A humanidade hoje tem medo da solidão. Todos tememos estar sozinhos. Porém, se pensarmos bem, nossa trajetória nessa vida se dá rodeada por uma solidão profunda. Nascemos sozinhos. Nosso primeiro choro neste mundo, foi sozinho. Ninguém pode chorar nossas lágrimas ou sofrer nossas dores. Mesmo que alguém esteja ao meu lado na hora da angústia, ninguém pode doer minhas lutas. As minhas dores são só minhas. Solitariamente minhas. Os momentos mais decisivos, decidimos sozinhos. E quando morrermos, morreremos sozinhos. Mesmo que estejamos em meio a um acidente com muitas vítimas, ninguém pode morrer nossa morte. Essa solidão parece assustadora? É aqui que se revela uma grandeza! Nenhuma pessoa humana pode invadir nossa solidão existencial. Isso é assim porque Aquele que nos fez exige e reivindica que apenas Ele possa popular nossa solidão existencial.

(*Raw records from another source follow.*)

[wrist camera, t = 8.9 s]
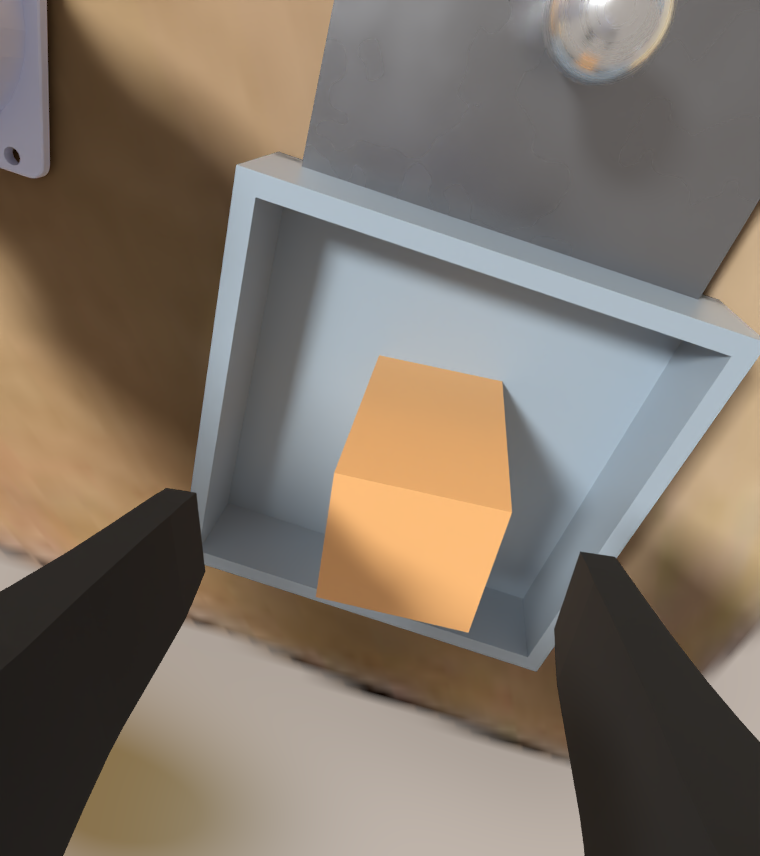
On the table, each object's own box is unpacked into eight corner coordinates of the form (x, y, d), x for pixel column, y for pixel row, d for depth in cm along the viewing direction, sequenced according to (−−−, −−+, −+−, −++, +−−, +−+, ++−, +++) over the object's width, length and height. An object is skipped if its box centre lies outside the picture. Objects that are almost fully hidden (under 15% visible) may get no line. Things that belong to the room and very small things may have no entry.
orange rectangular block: (361, 456, 22) (315, 597, 16) (379, 355, 19) (334, 472, 13) (471, 481, 21) (468, 632, 15) (502, 381, 19) (512, 512, 13)
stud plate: (303, 196, 18) (238, 235, 13) (427, -413, 12) (390, -767, 7) (670, 319, 18) (738, 402, 13) (986, -214, 12) (1329, -421, 7)
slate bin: (217, 500, 25) (181, 557, 22) (278, 151, 17) (236, 164, 14) (529, 601, 25) (536, 671, 22) (719, 299, 18) (768, 343, 15)
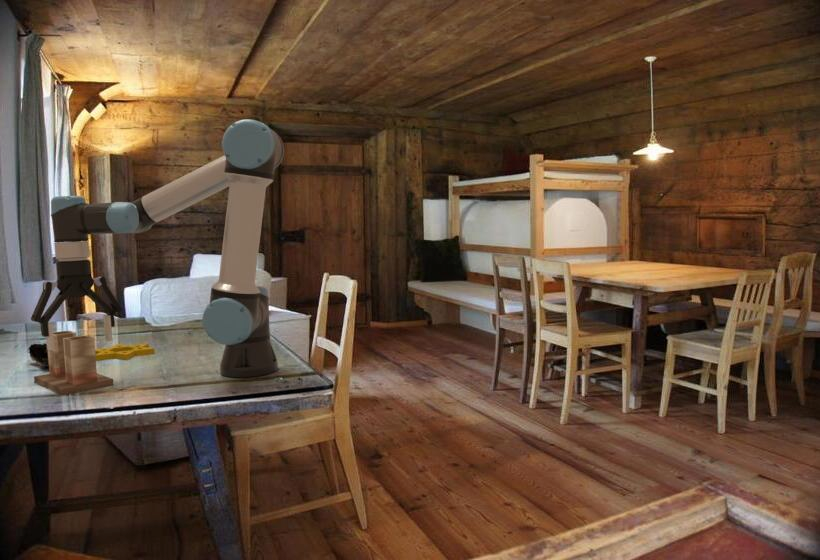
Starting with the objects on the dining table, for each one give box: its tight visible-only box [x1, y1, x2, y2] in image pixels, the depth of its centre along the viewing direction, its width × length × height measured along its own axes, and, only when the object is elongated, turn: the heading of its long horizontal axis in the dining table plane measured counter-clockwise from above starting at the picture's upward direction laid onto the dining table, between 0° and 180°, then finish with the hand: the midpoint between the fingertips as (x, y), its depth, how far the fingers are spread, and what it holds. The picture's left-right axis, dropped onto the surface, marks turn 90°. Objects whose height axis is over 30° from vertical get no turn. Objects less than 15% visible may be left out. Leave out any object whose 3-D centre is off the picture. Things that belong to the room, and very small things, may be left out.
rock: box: [27, 342, 49, 367], centre depth 187 cm, size 18×10×15 cm
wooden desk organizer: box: [33, 330, 114, 396], centre depth 162 cm, size 20×12×12 cm, turn 47°
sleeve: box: [63, 334, 98, 385], centre depth 158 cm, size 5×5×11 cm
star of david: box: [95, 343, 156, 362], centre depth 198 cm, size 20×17×2 cm
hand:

A solidão é condição para a oração. Quando estamos sós, temos mais liberdade, facilidade e capacidade de falar com Aquele que é mais íntimo a nós do que nós a nós mesmos (S. Agostinho). Apesar de afirmar que estamos sós, preciso afirmar que não se trata de uma solidão absoluta. Nossa solidão é habitada pelo Senhor, que só pode ser percebido na quietude de quem se deixa seduzir até ao deserto. Lá estamos a sós, mas nunca solitários!

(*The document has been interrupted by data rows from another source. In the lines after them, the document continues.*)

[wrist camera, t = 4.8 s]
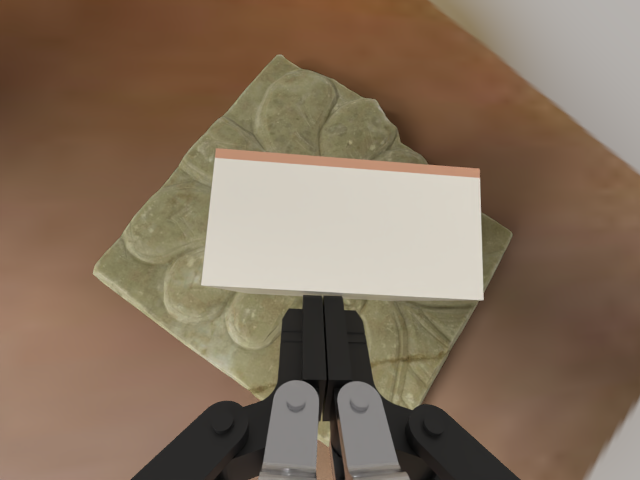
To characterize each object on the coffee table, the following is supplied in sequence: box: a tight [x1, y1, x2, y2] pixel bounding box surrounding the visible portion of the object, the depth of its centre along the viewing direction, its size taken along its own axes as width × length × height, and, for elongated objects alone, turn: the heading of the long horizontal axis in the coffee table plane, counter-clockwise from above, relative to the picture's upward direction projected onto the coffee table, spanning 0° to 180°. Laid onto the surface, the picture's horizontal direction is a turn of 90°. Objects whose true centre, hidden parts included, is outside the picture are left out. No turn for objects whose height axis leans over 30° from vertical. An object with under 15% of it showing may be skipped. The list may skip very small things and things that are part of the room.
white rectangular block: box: [201, 148, 484, 301], centre depth 15 cm, size 8×4×10 cm, turn 87°
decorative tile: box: [93, 55, 513, 447], centre depth 22 cm, size 19×20×4 cm
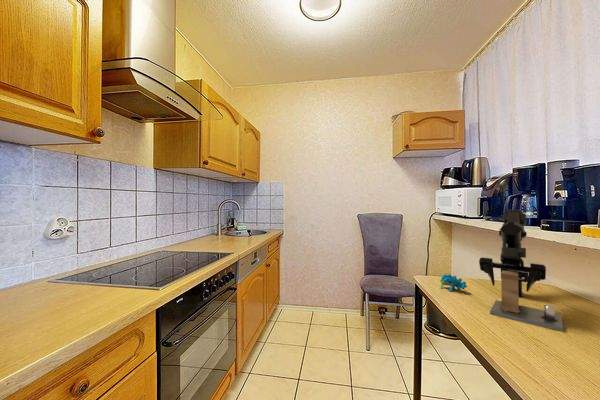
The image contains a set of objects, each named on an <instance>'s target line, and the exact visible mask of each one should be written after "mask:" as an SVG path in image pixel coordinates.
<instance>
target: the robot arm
mask: <svg viewBox="0 0 600 400" xmlns="http://www.w3.org/2000/svg"><path fill="white" fill-rule="evenodd" d="M502 222H503V224H502V226H501V227H500V228H499V230H498V234H499V236H500V237H501V242H502V245H501V254H500V258H499V259H500V262H494V261H493V258H490V257H484V256H483V257H480V258H479V261H478V264H479V269H480V271H482V272H484V273H485V274H487V275H488V277H489V279H490V282H491V283H492V286H493V287H494V286H495V283H496V282H495V274H494V269H500V273H501V272H502V270H503V271H510V272H517V273H518V292H519V298H520V297H521V298H523V297H524V294H525V293H524V292H523V283H526V290H525V291H526V292H529V291H530V290H531V288H532V286H533V285H534V284H535V283H536V282H541V281H544V280H546V275H547V270H546V269H547V266H546V265H545V264H542V263H541V264H540V263H533V262H530V266H525V262H524V260H523V258H525V259H526V257H527V248H526V247H522V241H523V239H526V237H527V235H528V234H527V232H526V230H525V225H527V214H526V213H524V212H522V210H520V209H507V210H506V212H504V213H502Z"/></svg>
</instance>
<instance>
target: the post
mask: <svg viewBox="0 0 600 400" xmlns="http://www.w3.org/2000/svg"><path fill="white" fill-rule="evenodd" d="M500 279H501V280H500V281H501V283H500V284H501V293H500V294H501V301H502V310H506V311H510V312H515V313H518V311H519V305H520V304H519V303H520V302H519V301H520V300H519V298H520V297H519V292H518V273H517V272H510V271H503V270H502V272H501V271H500Z"/></svg>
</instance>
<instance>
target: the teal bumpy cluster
mask: <svg viewBox="0 0 600 400" xmlns="http://www.w3.org/2000/svg"><path fill="white" fill-rule="evenodd" d="M439 282H440V284H441V285H440V289H443V287H444V286H449V292H453V289H455V288H456V289H457V290H461V289H462V290H465V288H467V287H468V285H467V282H466V281H463V278H461V277H458V278H457V275H451V274H450V273H448V274H445V273H444V274H443V275H441V277H440V279H439Z"/></svg>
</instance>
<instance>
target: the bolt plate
mask: <svg viewBox="0 0 600 400" xmlns="http://www.w3.org/2000/svg"><path fill="white" fill-rule="evenodd" d="M491 306H492V307H491V308H490V311H489V314H490V315H492V316H496V317H500V318H506V319H509V320H513V321H516V322H517V321H518V322H521V323H526V324H530V325H534V326H538V327H541V328H546V329H550V330H554V331H558V332H563V333H564V324H563V318H562V317H563V315H562V313H558V312H556V307H555V306H554V305H551V304H550V305H549V304H544V305H543V309H540V308H535V307H530V306H525V305H520V304H519V311H518V313H515V312H510V311H506V310H502V300H497V299H496V300H495V301H494V303H493V305H491Z"/></svg>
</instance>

Jesus era uma pessoa madura em todos os sentidos. Por isso não tinha medo do deserto. Por saber estar no deserto, Jesus tinha condições de conviver entre os demais. Só quem aprendeu a mística do deserto sabe saborear a alegria da amizade e da vida social. No deserto temos a chance de nos depararmos com nossa própria verdade. A verdade da nossa própria identidade. Ninguém perde tempo tentando mentir ou fingir se está sozinho no deserto. É por isso que o deserto é lugar de Encontro. Encontro com a gente mesmo. Na sinceridade da vida! Condição para o Encontro com o Senhor Jesus.
Existe uma mística no deserto. E quanto mais fugirmos dele, mais nos tornamos cegos para muitas verdades da nossa própria vida. Só quem conhece a Verdade, de fato pode ser livre! (Jo 8,32). Quem perdeu o medo da solidão tem mais condições de viver a comunhão!
Não fuja do deserto. Se você já está nele, aprenda a olhar o lado bonito e ‘místico’ da coisa. Não tenha medo de abraçar essa solidão para experimentar a Companhia que realmente nos completa. A presença daquEle de quem ninguém pode se esconder!(Sl 138).